# Task details:
Repeat the entries below exactly as they appear, with no pictures.

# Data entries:
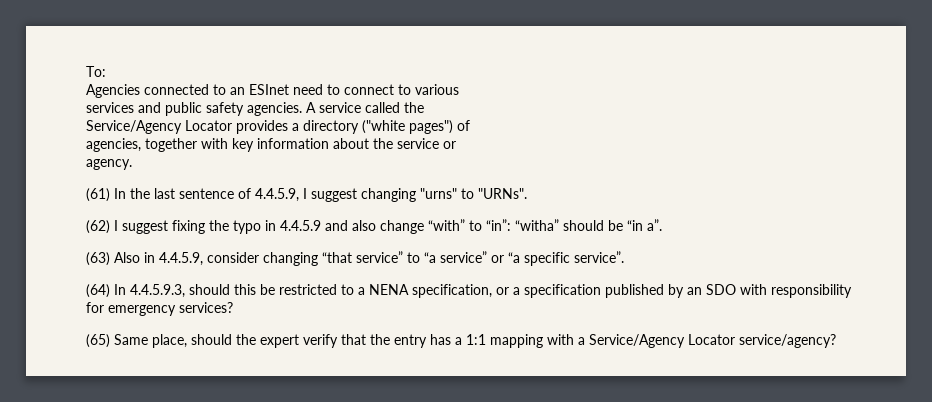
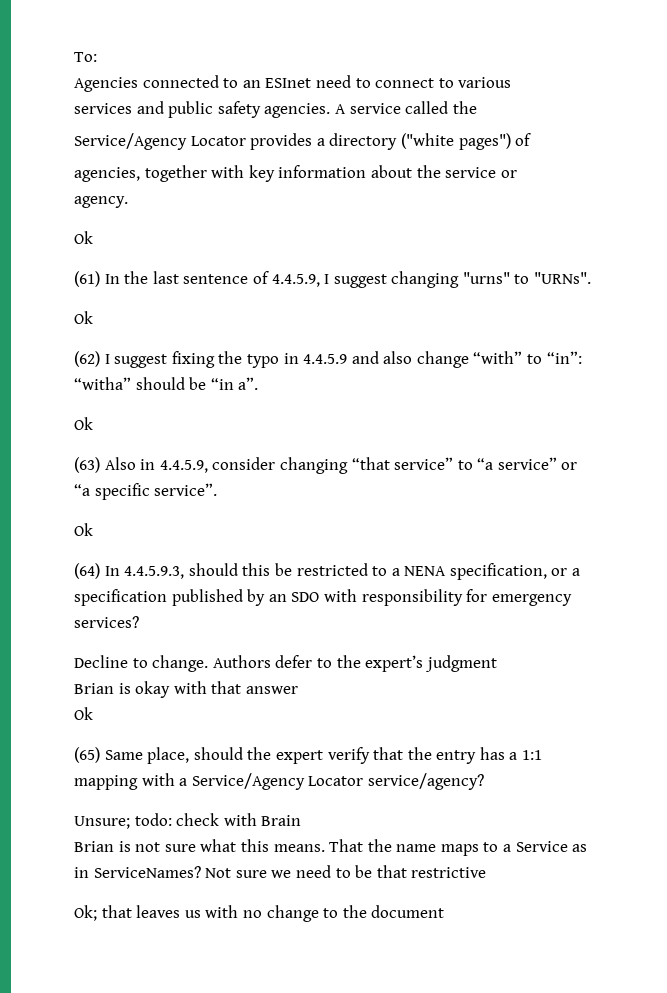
(132, 164) none -> [74,231,93,244] // Ok
(527, 193) none -> [74,311,93,324] // Ok
(662, 225) none -> [74,417,93,430] // Ok
(624, 257) none -> [74,523,93,536] // Ok
(233, 307) none -> [74,655,497,672] [74,681,298,698] [74,707,93,720] // Decline to change. Authors defer to the expert’s judgment // Brian is okay with that answer // Ok
(836, 341) none -> [74,813,302,829] [74,839,588,856] [74,865,487,878] [74,905,445,922] // Unsure; todo: check with Brain // Brian is not sure what this means. That the name maps to a Service as in ServiceNames? Not sure we need to be that restrictive // Ok; that leaves us with no change to the document

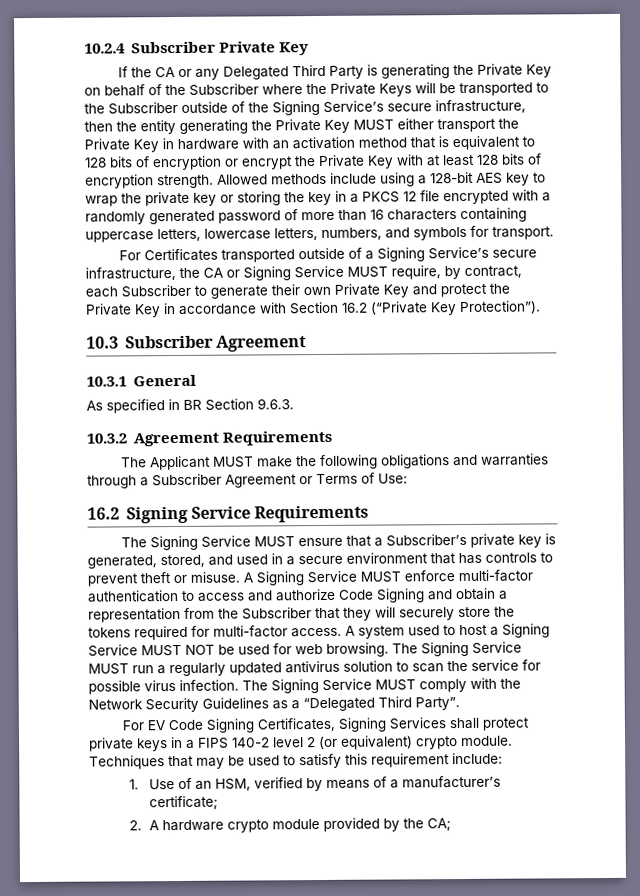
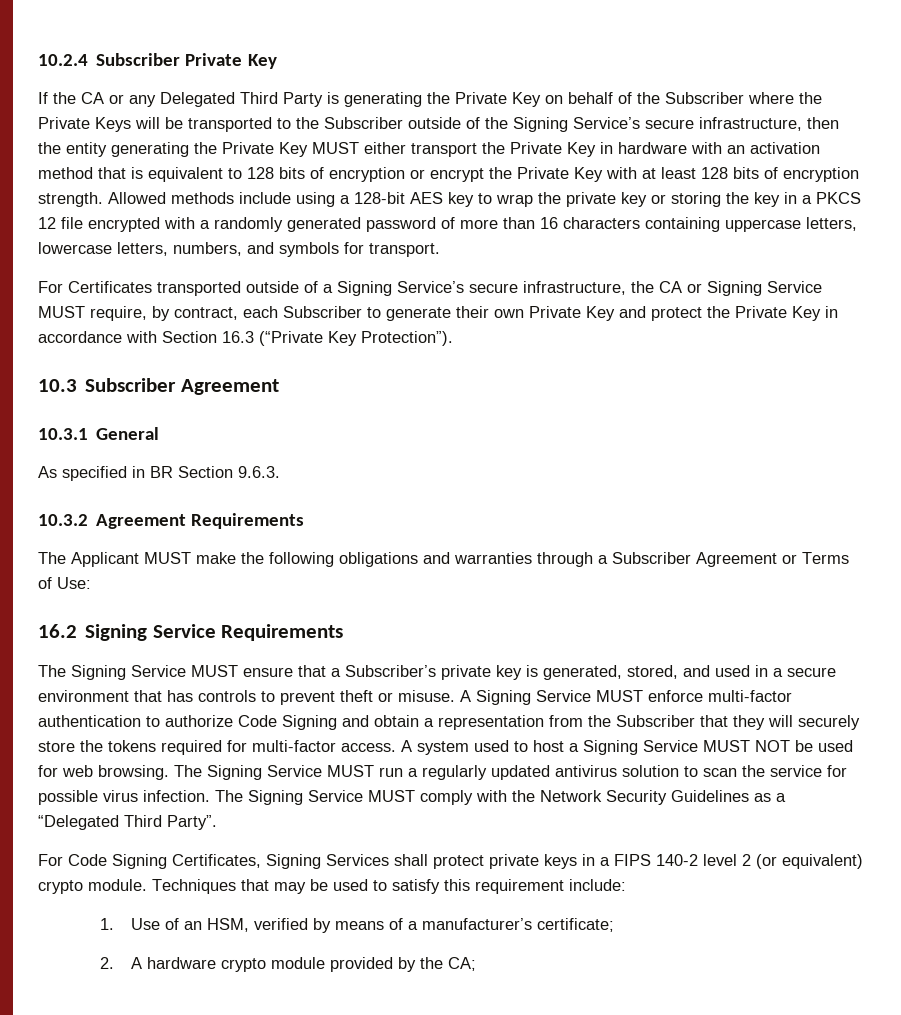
[341,302,368,313] 16.2 -> [222,331,254,343] 16.3
[198,590,273,602] access and -> (160, 721) none
[147,720,166,731] EV -> (63, 860) none

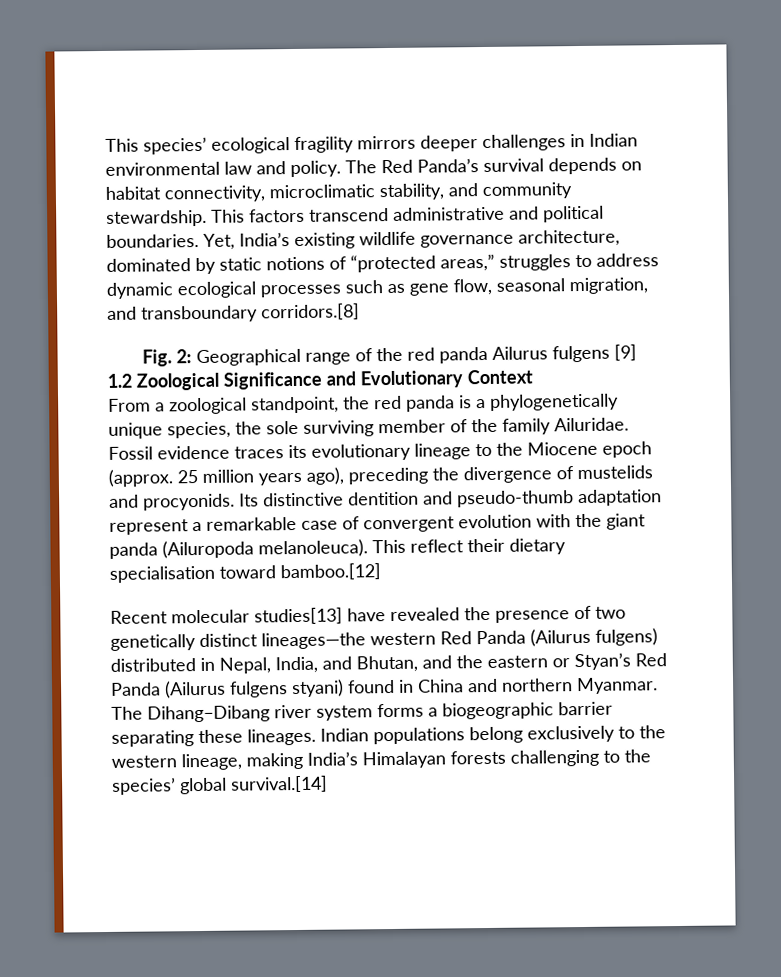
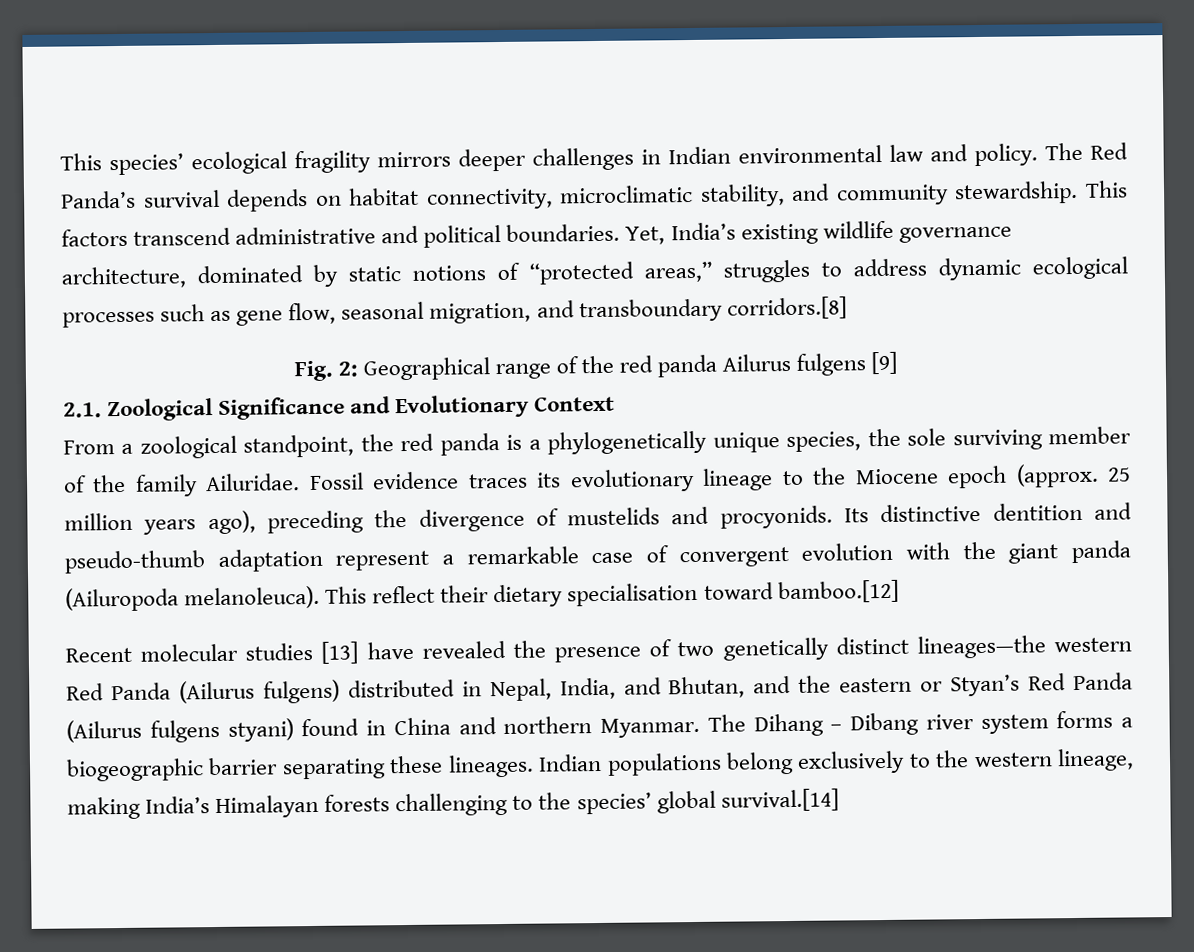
[107,373,132,388] 1.2 -> [63,402,102,418] 2.1.
[254,607,343,625] studies[13] -> [245,641,359,664] studies [13]
[147,705,270,723] Dihang–Dibang -> [753,712,919,737] Dihang – Dibang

# Answer for the task:
(132, 164) none -> [74,231,93,244] // Ok
(527, 193) none -> [74,311,93,324] // Ok
(662, 225) none -> [74,417,93,430] // Ok
(624, 257) none -> [74,523,93,536] // Ok
(233, 307) none -> [74,655,497,672] [74,681,298,698] [74,707,93,720] // Decline to change. Authors defer to the expert’s judgment // Brian is okay with that answer // Ok
(836, 341) none -> [74,813,302,829] [74,839,588,856] [74,865,487,878] [74,905,445,922] // Unsure; todo: check with Brain // Brian is not sure what this means. That the name maps to a Service as in ServiceNames? Not sure we need to be that restrictive // Ok; that leaves us with no change to the document

[341,302,368,313] 16.2 -> [222,331,254,343] 16.3
[198,590,273,602] access and -> (160, 721) none
[147,720,166,731] EV -> (63, 860) none

[107,373,132,388] 1.2 -> [63,402,102,418] 2.1.
[254,607,343,625] studies[13] -> [245,641,359,664] studies [13]
[147,705,270,723] Dihang–Dibang -> [753,712,919,737] Dihang – Dibang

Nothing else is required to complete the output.